On 1/12/06, Christopher Cobb <[EMAIL PROTECTED]> wrote:
> > -----Original Message-----
> > From: Stephen Duncan [mailto:[EMAIL PROTECTED]
> >
> > But if your IDE, or whatever working environment you use, you treat
> > each child project as an individual project, not one big project, then
> > when building P1, you only want to build P1.  For those that work this
> > way (and it's how the IDE plugins work by default),
>
> Well, the IDE plugins don't work this way by default.  If you run a maven
> ide plugin in the top-level directory, then they generate an IDE project
> that encompasses the entire project, including all the child projects.
> That's their default behavior.  You don't need to do anything special to
> make this happen.
>
> I prefer to have a single IDE project file which encompasses all of the
> source in the project than to have ten projects open, each of which does not
> know how to navigate to the source of (or see the javadocs of) the other
> components of the project.

I'm not sure which IDE plugins work this way.  I only use Eclipse, and
it only makes useful projects for each subproject.  Having them as
separate projects is the only way to get a valid classpath for each,
helping prevent incorrect dependency specifications.  And then
dependent sibling projects are set as dependencies in Eclipse
properly, which allows source knowledge, etc.

> > transitively building would be a waste of time.
>
> I'm all for not wasting time.
>
> I also don't like to waste time when I go through an edit, build, stop
> container, start container, deploy to container, start application, navigate
> to trouble spot, test changes ... only to discover that the changes I made
> were not picked up by the build.
>
> > For my usage, I can't think of a
> > case I'd ever want this behavior.
>
> I can't imagine why.  Do you normally depend on transitive dependencies
> being built for a top-level build?  Or do you manually build every child
> when (you think) it is needed (scary thought).  The reason to have the
> system take care of this to make sure your builds are reliable.
>
> For me, a *reliable* build comes ahead of a *fast* build (a "fast" build is
> inherently useless if it is not reliable).  Even so, I think you are
> overstating the performance hit of a transitive build.
>
> First of all, there are project dependencies and then there are third-party
> dependencies.  A transitive build would only have traverse project
> dependencies and not third-party dependencies.  This should markedly reduce
> the size of the transitive dependency tree.
>
> Second, although it's true that maven has to "ask each module" to build
> itself to see if it is up-to-date, if maven and its plugins implement every
> reliable performance optimization to ensure that no unnecessary building
> activity is taking place, then the time to build each module would only be
> the time needed to do a file-dependency scan.  If an artifact (or
> intermediate artifact) is already newer than the pieces which are used to
> build it, then no "building" should be taking place: and this should not
> take an excessive amount of time.
>
> Given well-optimized plugins, I imagine that the performance hit would be
> minimal to process transitive dependencies only for project siblings.
>
> But for those who really want this (or really don't), this functionality
> could be controlled by a command-line switch and make all parties happy.

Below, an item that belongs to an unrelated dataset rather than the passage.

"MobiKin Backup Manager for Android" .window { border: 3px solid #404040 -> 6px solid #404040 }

I suppose your right that the performance hit wouldn't end up being
too bad ASSUMING all the plugins are optimized to prevent unnecessary
building... and unnecessary test running...

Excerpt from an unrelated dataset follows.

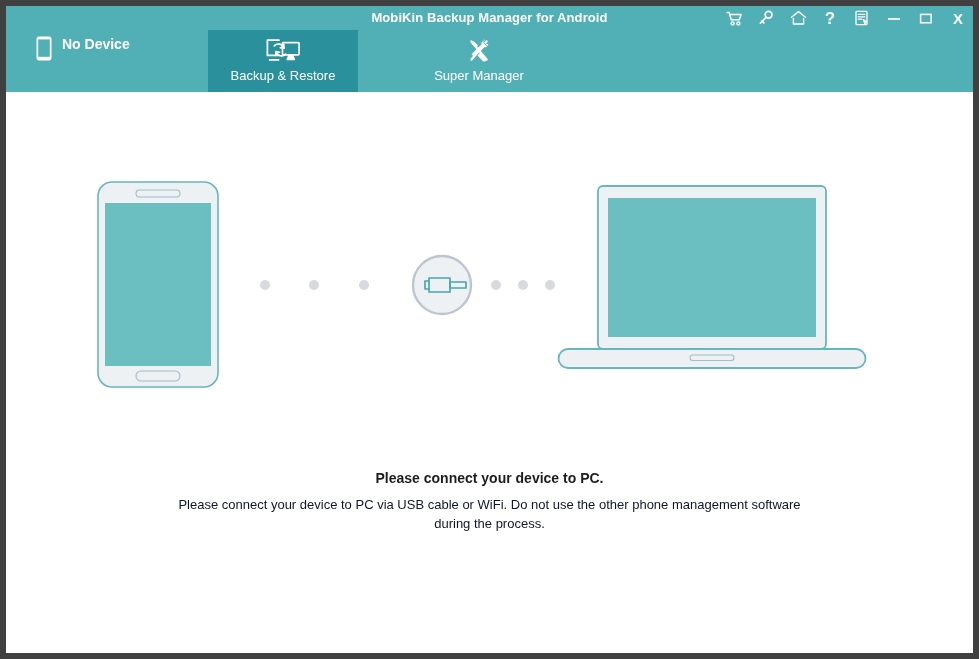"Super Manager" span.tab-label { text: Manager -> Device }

It just seem like it's going to lead to more complex behavior.  First,
to determine what transitively build, it has to identify what are
sibling projects, then it needs to only build them if you depend on a
SNAPSHOT version.  It seems to me that if you're dealing with your
code from the multi-project level (i.e. you don't know what
sub-modules need building), you simply build from the top-level.

The benefits of having SNAPSHOT, sibling dependencies built
transitively when building from within a child project seem small
compared to the likely complexity of implementing it.  But since I
wouldn't be implementing it, my opinion regarding that doesn't matter
much. :)  Hopefully for you, somebody capable of implementing it
agrees you instead of me.   Good luck.